What’s more, Theun also supports her mother, who still lives in the family’s
home village.
Over the
course of the campaign season, and long before, the CNRP promised higher
salaries for civil servants like teachers, with the aim of discouraging the
bribe-taking that inflates the cost of education.
For senior
citizens like Theun’s elderly dependents, they have been promised a $10 monthly
social security payment, money that she needs to help pay a debt to a local
microfinance institution.
“My
children asked me to not go [to the protest], especially my youngest daughter.
She came and kissed me, and asked me to not leave, but I had already made a
commitment to go and support them,” she said, casting her struggle for the
opposition as a struggle for her children.
“‘If
something bad happens to you, what about us?’” Theun said, recalling her son’s
objections to her trip. “I told him: ‘Don’t worry, my son.

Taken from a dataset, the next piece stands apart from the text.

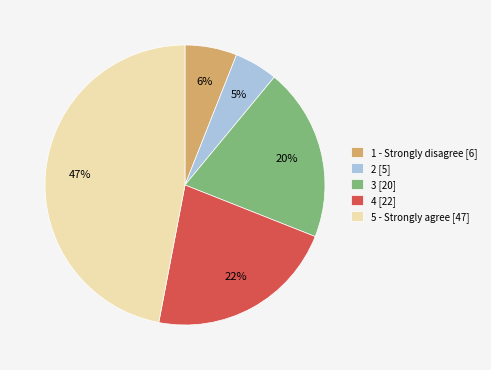

How many segments does this pie chart have?

5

I’m going there
because of you.… My [trip] is for change, and that is for you. If our society
becomes better, it’s also to your advantage.’”
On
Saturday, Theun bought her children 10 eggs and 10 packets of noodles, handed
them 22,000 riel and left on a CNRP-sponsored bus for Phnom Penh.
The first
day of the opposition’s protest was an auspicious one, she said. Despite
finding her way to the protest blocked by one of the dozens of barricades set
up around the city, Theun appealed to a policeman’s sense of national
solidarity and she was allowed to pass.
Even the
rain had proved a blessing, she said, creating a rainbow over the setting sun
that she believed bore an uncanny resemblance to the CNRP’s logo.
“I am so
happy to be here. I’m having so much fun,” she said, sitting in Freedom Park on
Sunday, referring to the rainbow-framed sun as “a miracle”. “I think God has
heard our voice. I am praying to God, and I am full of hope that we will win.”
Hope
briefly turned to fear on Monday, however, as news of the shooting death of Mao
Sok Chan, reportedly at the hands of riot police, filtered through the crowd.

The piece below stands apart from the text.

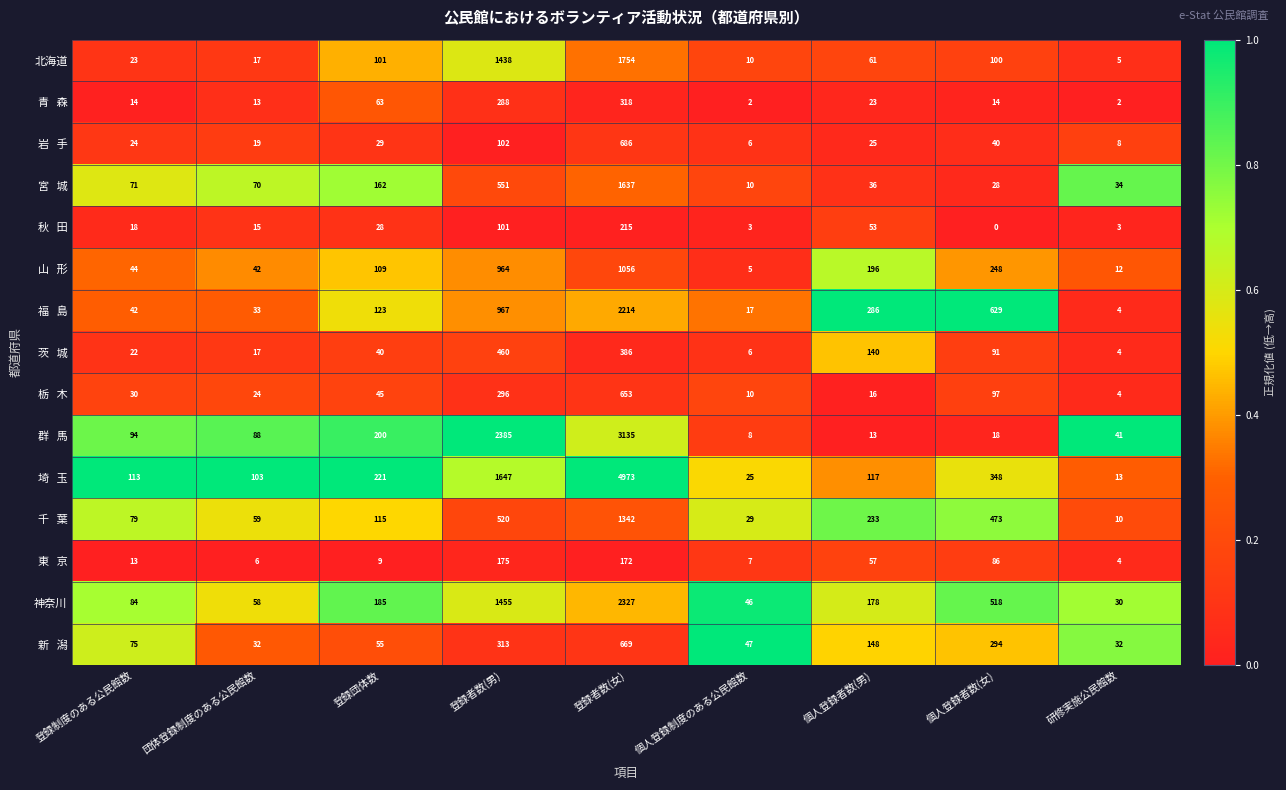

What is the difference between the highest and lowest values at 個人登録者数(男)?

273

But the sense of peace at the protest site, she said on Monday, laid her fears
to rest.
But after
the protest, and after a party meeting that yielded hints of agreement between
the two sides, Theun was reluctant to say whether she supported the party’s
hardline tack, or favoured one of compromise, saying that, in the end, it was
up to the people. The message she wanted to send, she said, the one she
couldn’t send on election day, was simply that the CPP must listen.
“Whatever
the result, I will follow the majority. If they feel secure with the result, so
do I,” she said on Tuesday, noting that she would gladly return for more
demonstrations. “I don’t wish to come here to put someone down, but just to let
Samdech Hun Sen consider why we want to change him. I don’t hate him. I just
want him to consider it and step back.”